→ Source passage:
Content starts

This post outlines the concept of financial independence, the 9 stages of wealth, some basic investment principles and why you’d want to stop working for money. If you prefer to watch, you can also find this video on YouTube.
Concept of financial independence
If you’ve been a long time reader, you’re likely well aware of the concept of financial independence. But for those who may just be joining, I’ll give a quick overview. The definition can be different to each person but at the most extreme it’s the ability to invest enough money where the interest alone fully covers your annual expenses.
9 Stages of Wealth
Bout how do you become financially independent? Firstly, you’ll need to understand the different stages of wealth which can be broken down into the below:
Progressing to each stage gives you more and more options and freedom to take more risks with your life and career choices.
Basic Investment principles
Rule of 72
The rule of 72 is a calculation used to figure out how many years it will take for your investments (or debt) to double. You take the number 72 and divide by your interest rate. This will give you the number of years it will take for your investment or debt to double (without any additional contributions/payments).
So, for a credit card charging 21% interest it will take 3.4 years for your debt to double if you don’t make any payments against the principle
For an investment earning 10% it will take 7.2 years for your initial investment to double without additional contributions.
This is a basic guide to help you see the power of compounding, be if for you (investments) or against you (debt).
The 4% rule
If you’ve ever done retirement planning you may have come across the 4% rule. This is based on a study done at Trinity University in 1998 in an attempt to determine the safe withdrawal rate from a retirement portfolio containing assets which perform irregularly over time.

Content ends

→ Source data:
Content starts

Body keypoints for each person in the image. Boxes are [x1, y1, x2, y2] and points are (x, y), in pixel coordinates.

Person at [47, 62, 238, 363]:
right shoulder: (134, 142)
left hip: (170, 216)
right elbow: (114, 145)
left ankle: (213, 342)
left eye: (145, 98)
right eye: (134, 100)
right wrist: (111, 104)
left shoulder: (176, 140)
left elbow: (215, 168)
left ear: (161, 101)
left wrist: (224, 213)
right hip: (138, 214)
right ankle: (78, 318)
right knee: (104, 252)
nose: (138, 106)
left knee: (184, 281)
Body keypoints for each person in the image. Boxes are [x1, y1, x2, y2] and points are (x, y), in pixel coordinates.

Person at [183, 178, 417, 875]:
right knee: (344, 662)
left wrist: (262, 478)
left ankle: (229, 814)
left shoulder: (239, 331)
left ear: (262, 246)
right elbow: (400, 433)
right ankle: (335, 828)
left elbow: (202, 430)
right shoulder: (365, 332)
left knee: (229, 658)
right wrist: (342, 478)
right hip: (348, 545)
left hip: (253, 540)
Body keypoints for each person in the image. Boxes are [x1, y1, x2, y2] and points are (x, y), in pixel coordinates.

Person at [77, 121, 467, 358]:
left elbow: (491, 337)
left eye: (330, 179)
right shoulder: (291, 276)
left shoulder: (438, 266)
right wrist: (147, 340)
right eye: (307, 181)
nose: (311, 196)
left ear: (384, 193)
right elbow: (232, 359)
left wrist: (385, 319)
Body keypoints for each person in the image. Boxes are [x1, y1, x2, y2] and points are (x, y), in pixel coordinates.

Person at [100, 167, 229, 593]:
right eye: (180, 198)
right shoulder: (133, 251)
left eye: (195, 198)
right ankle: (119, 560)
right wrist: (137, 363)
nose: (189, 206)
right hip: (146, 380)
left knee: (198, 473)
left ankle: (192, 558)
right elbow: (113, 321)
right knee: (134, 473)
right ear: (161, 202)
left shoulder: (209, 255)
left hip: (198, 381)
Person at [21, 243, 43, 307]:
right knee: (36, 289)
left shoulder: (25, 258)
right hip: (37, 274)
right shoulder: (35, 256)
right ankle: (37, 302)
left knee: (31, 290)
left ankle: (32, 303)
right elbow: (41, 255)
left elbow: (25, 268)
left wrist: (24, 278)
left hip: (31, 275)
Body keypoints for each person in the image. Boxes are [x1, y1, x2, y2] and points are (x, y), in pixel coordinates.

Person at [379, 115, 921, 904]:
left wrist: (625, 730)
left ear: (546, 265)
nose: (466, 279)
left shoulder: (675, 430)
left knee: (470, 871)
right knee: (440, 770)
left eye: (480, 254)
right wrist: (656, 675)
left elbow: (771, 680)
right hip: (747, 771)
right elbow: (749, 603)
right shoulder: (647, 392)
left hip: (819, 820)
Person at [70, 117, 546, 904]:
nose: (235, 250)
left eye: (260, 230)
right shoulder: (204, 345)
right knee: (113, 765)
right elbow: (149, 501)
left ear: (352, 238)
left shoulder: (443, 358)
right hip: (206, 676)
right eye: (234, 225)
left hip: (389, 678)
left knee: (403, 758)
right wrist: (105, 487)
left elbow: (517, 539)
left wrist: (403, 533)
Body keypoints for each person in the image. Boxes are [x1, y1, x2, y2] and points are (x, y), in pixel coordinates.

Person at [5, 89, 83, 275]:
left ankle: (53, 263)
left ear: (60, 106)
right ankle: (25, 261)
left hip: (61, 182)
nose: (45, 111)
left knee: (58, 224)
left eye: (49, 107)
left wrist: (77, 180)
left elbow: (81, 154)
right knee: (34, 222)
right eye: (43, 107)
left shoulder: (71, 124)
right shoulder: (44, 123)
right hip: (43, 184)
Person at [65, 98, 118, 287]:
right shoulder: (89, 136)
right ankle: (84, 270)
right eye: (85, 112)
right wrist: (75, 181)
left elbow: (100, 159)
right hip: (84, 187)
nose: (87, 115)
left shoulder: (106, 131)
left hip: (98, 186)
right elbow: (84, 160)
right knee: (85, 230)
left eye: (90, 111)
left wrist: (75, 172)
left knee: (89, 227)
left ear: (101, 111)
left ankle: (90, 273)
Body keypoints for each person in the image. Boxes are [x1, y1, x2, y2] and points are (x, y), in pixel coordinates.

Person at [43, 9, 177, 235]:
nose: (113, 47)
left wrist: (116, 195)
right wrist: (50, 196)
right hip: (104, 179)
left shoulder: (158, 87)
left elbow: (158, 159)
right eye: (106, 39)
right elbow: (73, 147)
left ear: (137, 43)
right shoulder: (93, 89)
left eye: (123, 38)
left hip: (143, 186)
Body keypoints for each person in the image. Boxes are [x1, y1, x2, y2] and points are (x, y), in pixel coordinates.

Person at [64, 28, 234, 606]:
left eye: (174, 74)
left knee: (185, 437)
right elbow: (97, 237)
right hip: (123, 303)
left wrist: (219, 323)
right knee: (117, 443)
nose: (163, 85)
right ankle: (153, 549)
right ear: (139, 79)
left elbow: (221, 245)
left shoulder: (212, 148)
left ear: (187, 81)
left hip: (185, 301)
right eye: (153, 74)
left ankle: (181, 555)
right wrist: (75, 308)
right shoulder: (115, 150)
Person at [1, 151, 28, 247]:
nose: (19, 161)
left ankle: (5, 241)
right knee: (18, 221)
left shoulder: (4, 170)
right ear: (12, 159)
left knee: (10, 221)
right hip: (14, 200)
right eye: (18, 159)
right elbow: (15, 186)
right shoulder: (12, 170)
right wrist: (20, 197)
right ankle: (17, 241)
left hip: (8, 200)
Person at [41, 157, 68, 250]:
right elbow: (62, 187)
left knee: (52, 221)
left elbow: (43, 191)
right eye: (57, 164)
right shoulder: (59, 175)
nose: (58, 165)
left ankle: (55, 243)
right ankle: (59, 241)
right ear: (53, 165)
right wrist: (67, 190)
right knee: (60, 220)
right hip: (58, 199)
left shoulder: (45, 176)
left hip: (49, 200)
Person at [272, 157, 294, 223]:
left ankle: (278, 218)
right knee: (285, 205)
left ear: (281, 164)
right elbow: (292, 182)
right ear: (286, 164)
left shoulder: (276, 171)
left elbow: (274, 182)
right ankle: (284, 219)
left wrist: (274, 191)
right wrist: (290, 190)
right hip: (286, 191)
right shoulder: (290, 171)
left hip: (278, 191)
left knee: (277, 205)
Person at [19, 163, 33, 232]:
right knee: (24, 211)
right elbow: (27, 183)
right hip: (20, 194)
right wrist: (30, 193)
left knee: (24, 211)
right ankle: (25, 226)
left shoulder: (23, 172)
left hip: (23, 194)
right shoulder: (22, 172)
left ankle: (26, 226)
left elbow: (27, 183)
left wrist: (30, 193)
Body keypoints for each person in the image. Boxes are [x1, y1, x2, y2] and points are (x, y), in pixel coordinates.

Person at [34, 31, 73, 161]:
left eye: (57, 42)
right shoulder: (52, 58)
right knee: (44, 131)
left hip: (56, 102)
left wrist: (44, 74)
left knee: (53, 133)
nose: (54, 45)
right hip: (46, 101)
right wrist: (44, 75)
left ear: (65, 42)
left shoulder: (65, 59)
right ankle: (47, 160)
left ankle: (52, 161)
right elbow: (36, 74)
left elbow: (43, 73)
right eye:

Content ends

→ Directions: Return, word for word, the stretch of the financial independence post from "So, for a credit" through "irregularly over time.".

→ Output:
So, for a credit card charging 21% interest it will take 3.4 years for your debt to double if you don’t make any payments against the principle
For an investment earning 10% it will take 7.2 years for your initial investment to double without additional contributions.
This is a basic guide to help you see the power of compounding, be if for you (investments) or against you (debt).
The 4% rule
If you’ve ever done retirement planning you may have come across the 4% rule. This is based on a study done at Trinity University in 1998 in an attempt to determine the safe withdrawal rate from a retirement portfolio containing assets which perform irregularly over time.